At a Jan. 6 workshop, volunteers and scientists with Heal Our Harbor presented 18 months of citizen-run water-quality monitoring across the Punta Gorda canal system and reported a consistent correlation: rainfall events often precede measurable increases in enterococci, an indicator bacteria used in Florida water-quality assessments.
Karen McKay, the volunteer coordinator and project manager for the Citizens Partnership for Clean Canals, described the program funded by three Rotary Club grants and a Charlotte County Marine Advisory Committee grant that began in April 2024 and expanded from four sampling sites to 10. She said trained volunteers sampled monthly, measured parameters including salinity, pH and dissolved oxygen, and documented conditions with photos.
McKay said the monitoring results show that when rainfall exceeded roughly 1 to 1.5 inches, sites recorded spikes in enterococci and sometimes crossed the Florida DEP’s marine impairment threshold of 130 (the beach/swimming benchmark is lower, about 70).
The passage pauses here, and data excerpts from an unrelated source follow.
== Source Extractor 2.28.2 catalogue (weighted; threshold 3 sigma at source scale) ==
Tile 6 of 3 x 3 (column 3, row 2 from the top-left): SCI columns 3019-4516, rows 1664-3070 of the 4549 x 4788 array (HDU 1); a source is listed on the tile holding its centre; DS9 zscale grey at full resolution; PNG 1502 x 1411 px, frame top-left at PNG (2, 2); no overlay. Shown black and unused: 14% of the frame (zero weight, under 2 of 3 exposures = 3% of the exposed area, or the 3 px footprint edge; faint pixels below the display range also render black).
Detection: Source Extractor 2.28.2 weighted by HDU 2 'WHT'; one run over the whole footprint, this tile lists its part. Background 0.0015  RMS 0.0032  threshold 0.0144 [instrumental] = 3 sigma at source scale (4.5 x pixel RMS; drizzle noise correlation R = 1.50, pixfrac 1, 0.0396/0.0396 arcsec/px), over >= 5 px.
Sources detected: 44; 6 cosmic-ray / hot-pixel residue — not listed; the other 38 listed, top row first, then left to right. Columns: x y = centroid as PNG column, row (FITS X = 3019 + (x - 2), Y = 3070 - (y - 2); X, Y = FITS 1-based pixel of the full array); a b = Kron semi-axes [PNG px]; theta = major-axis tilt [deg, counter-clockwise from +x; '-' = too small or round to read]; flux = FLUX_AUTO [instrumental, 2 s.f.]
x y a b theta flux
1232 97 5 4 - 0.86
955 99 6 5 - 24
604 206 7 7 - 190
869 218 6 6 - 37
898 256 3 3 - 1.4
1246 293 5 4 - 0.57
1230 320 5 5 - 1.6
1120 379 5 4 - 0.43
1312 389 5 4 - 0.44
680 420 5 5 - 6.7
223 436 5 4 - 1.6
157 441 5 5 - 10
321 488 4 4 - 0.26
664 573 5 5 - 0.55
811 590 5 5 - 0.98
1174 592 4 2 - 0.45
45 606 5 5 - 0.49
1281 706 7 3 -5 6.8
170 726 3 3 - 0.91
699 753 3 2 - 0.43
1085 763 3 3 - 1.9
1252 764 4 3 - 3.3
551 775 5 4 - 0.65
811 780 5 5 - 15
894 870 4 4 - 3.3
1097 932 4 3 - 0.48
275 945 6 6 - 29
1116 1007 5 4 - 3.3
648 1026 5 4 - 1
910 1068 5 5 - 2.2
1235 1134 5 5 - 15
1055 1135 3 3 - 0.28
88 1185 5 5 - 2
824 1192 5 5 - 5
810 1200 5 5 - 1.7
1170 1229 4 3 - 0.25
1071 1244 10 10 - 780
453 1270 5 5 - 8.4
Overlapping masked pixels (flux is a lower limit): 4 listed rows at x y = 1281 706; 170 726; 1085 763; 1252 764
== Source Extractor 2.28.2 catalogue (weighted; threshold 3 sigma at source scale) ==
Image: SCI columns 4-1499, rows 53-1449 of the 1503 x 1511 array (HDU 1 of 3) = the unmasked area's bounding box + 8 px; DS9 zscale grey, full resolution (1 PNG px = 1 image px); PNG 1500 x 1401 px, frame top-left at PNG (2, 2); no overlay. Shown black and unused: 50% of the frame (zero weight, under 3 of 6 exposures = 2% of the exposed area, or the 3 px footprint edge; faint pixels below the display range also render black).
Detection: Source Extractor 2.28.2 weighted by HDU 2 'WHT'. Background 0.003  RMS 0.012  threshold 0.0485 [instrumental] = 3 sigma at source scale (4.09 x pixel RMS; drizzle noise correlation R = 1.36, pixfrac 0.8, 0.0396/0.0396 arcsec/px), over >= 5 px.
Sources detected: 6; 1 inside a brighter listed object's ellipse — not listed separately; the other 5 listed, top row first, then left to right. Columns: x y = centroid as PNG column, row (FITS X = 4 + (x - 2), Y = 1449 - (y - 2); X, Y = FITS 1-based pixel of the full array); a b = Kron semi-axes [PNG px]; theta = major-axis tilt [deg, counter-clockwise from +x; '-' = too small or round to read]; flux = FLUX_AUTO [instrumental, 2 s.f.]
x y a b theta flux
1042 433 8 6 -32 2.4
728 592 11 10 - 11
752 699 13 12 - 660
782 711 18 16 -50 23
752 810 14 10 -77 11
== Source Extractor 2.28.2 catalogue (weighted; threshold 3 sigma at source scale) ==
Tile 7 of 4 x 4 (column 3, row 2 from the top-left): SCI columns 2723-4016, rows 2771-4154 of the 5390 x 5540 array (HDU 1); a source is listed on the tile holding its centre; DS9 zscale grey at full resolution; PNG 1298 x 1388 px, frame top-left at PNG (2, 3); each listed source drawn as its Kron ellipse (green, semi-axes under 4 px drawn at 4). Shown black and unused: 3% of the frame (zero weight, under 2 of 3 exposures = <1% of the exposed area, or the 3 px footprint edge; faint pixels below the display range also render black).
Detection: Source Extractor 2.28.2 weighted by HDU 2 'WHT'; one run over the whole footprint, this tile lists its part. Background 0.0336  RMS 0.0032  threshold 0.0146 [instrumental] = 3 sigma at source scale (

She said dissolved oxygen reached very low levels in late summer months, creating stressful conditions for aquatic life.
The group sent subsets of samples to the University of Miami for DNA-based source tracking intended to distinguish human from animal fecal sources. McKay told council that preliminary DNA results ‘‘did not indicate human sources’’ at the time the presentation was compiled, but she emphasized the study is not complete and that additional DNA testing and analysis remain to be finished.
Richard Whitman, an experienced water scientist invited to comment, told council the evidence points to widespread, rainfall-driven runoff (nonpoint sources) rather than isolated sewer spills. He urged the city to pair flood-control planning with water-quality protections—retention or settling ponds, wetlands and mangroves—warning that moving stormwater into canals without treatment could worsen contamination.
Council members and staff discussed next steps: expanding monitoring with Charlotte County, conveying findings to FDEP and the public, finishing DNA source-tracking, and exploring whether the city should operationalize monitoring (staff-run or budgeted) to provide sustained data for regulatory conversations.
McKay summed up the local finding plainly: "when it rains, we get poop in the water," a phrasing she used to emphasize the runoff linkage to elevated indicators and the need for stormwater solutions. The presenters asked the council to support continued monitoring and collaboration with county and state partners.